Four Marjory Stoneman Douglas staffers reassigned in reaction to February school shooting that killed 17

November 28, 2018
A Broward County Sheriff’s Office vehicle is parked outside Marjory Stoneman Douglas High School, in Parkland, Fla. (Wilfredo Lee / AP)

More than nine months after the massacre at Marjory Stoneman Douglas, Superintendent Robert Runcie has reassigned four employees over their dealings with school shooter Nikolas Cruz. Some protesters are calling those moves symbolic and asking Runcie to reconsider.

Media and community members have questioned for months why senior school officials haven’t been held accountable for failing to recognize the threat posed by Cruz, a troubled former student with special needs who slaughtered 17 people and injured 17 more during a Feb. 14 campus shooting spree.

The Sun-Sentinel identified the transferred staffers as assistant principals Jeff Morford, Winfred Porter Jr., and Denise Reed, along with security specialist Kelvin Greenleaf.

The most high-profile figure to have stepped away from his job in the aftermath of the tragedy was school deputy Scot Peterson, who took cover outside the school until the coast was clear.

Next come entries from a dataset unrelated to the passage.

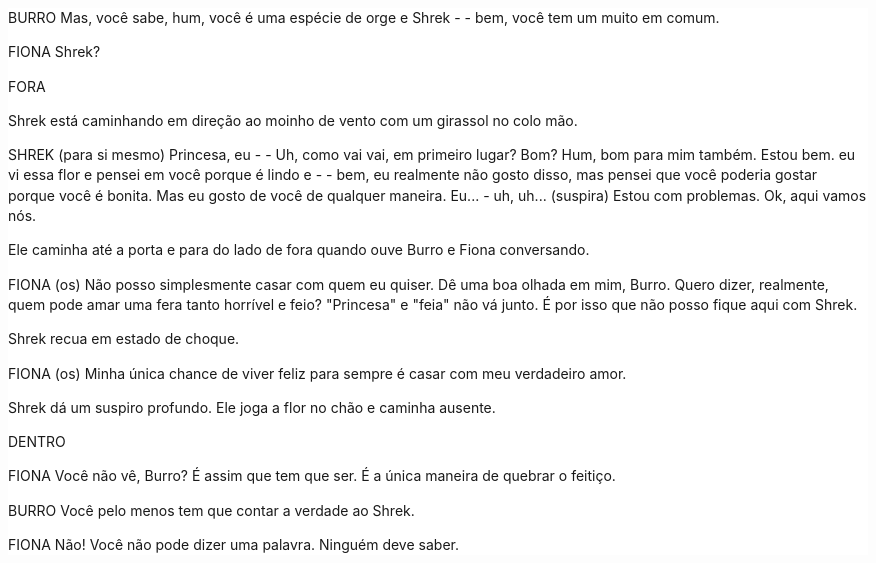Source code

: BURRO
Mas, você sabe, hum, você é uma espécie de
orge e Shrek - - bem, você tem um
muito em comum.

FIONA
Shrek?

FORA

Shrek está caminhando em direção ao moinho de vento com um girassol no colo
mão.

SHREK
(para si mesmo) Princesa, eu - - Uh, como vai
vai, em primeiro lugar? Bom? Hum, bom
para mim também. Estou bem. eu vi essa flor
e pensei em você porque é lindo
e - - bem, eu realmente não gosto disso,
mas pensei que você poderia gostar porque
você é bonita. Mas eu gosto de você de qualquer maneira.
Eu... - uh, uh... (suspira) Estou com problemas.
Ok, aqui vamos nós.

Ele caminha até a porta e para do lado de fora quando ouve Burro
e Fiona conversando.

FIONA
(os) Não posso simplesmente casar com quem eu quiser.
Dê uma boa olhada em mim, Burro. Quero dizer,
realmente, quem pode amar uma fera tanto
horrível e feio? "Princesa" e "feia"
não vá junto. É por isso que não posso
fique aqui com Shrek.

Shrek recua em estado de choque.

FIONA
(os) Minha única chance de viver feliz
para sempre é casar com meu verdadeiro amor.


Shrek dá um suspiro profundo. Ele joga a flor no chão e caminha
ausente.

DENTRO

FIONA
Você não vê, Burro? É assim que
tem que ser. É a única maneira de quebrar
o feitiço.

BURRO
Você pelo menos tem que contar a verdade ao Shrek.


FIONA
Não! Você não pode dizer uma palavra. Ninguém
deve saber.

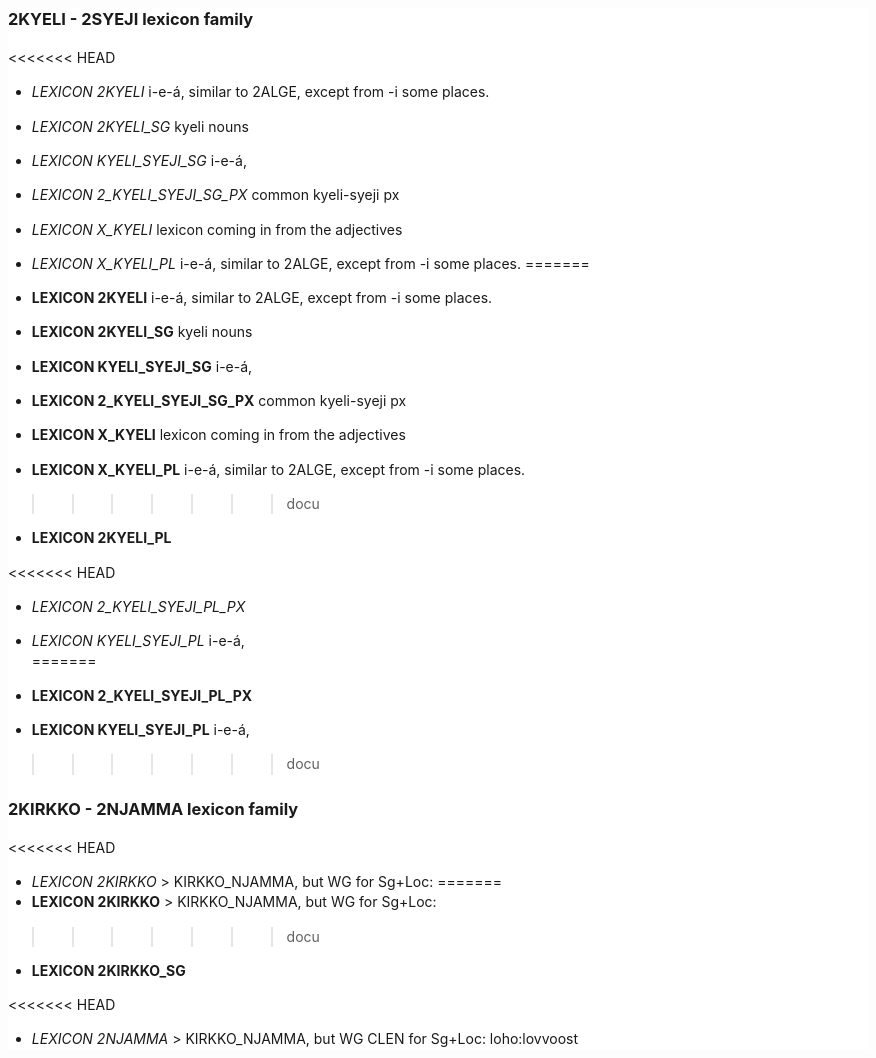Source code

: 
### 2KYELI - 2SYEJI lexicon family 

<<<<<<< HEAD
 * *LEXICON 2KYELI* i-e-á, similar to 2ALGE, except from -i some places.     

 * *LEXICON 2KYELI_SG*  kyeli nouns


 * *LEXICON KYELI_SYEJI_SG* i-e-á,     

 * *LEXICON 2_KYELI_SYEJI_SG_PX*  common kyeli-syeji px

 * *LEXICON X_KYELI* lexicon coming in from the adjectives             

 * *LEXICON X_KYELI_PL* i-e-á, similar to 2ALGE, except from -i some places. 
=======
 * **LEXICON 2KYELI** i-e-á, similar to 2ALGE, except from -i some places.     

 * **LEXICON 2KYELI_SG**  kyeli nouns 


 * **LEXICON KYELI_SYEJI_SG** i-e-á,     

 * **LEXICON 2_KYELI_SYEJI_SG_PX**  common kyeli-syeji px 

 * **LEXICON X_KYELI** lexicon coming in from the adjectives             

 * **LEXICON X_KYELI_PL** i-e-á, similar to 2ALGE, except from -i some places. 
>>>>>>> docu

 * **LEXICON 2KYELI_PL** 



<<<<<<< HEAD
 * *LEXICON 2_KYELI_SYEJI_PL_PX* 


 * *LEXICON KYELI_SYEJI_PL* i-e-á,     
=======
 * **LEXICON 2_KYELI_SYEJI_PL_PX** 


 * **LEXICON KYELI_SYEJI_PL** i-e-á,     
>>>>>>> docu



### 2KIRKKO - 2NJAMMA lexicon family 

<<<<<<< HEAD
 * *LEXICON 2KIRKKO*  > KIRKKO_NJAMMA, but WG for Sg+Loc: 
=======
 * **LEXICON 2KIRKKO**  > KIRKKO_NJAMMA, but WG for Sg+Loc: 
>>>>>>> docu



 * **LEXICON 2KIRKKO_SG** 

<<<<<<< HEAD
 * *LEXICON 2NJAMMA* > KIRKKO_NJAMMA, but WG CLEN for Sg+Loc: loho:lovvoost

He was allowed to retire with an annual pension of more than $100,000.

Florida school shooting suspect Nikolas Cruz killed 17 and wounded 17 others in a mass shooting on Feb. 14.
Florida school shooting suspect Nikolas Cruz killed 17 and wounded 17 others in a mass shooting on Feb. 14. (Amy Beth Bennett / AP)

School officials did not say where the reassigned employees will be stationed. Broward Principals and Assistants Association representative Lisa Maxwell reportedly said the three vice principals would work from various district offices pending an investigation. She called relocation of the administrators “an attempt to hand over people to deflect attention and focus and criticism,” and said employees had not been trained to handle a situation like the shootings in Parkland, Fla.

Maxwell added that the assistant principals “have suffered, and as a result of this travesty, they’re being made to suffer again.”

Students and protesters showed up outside the school Tuesday with signs reading “Bring them back” and “Don’t re-victimize us” according to USA Today.

A state commission investigating the shootings said the Broward Sheriff’s Office response “wasn’t sufficient.” None of the eight officers who arrived on the scene, but failed to enter the school despite hearing gunshots have been reprimanded.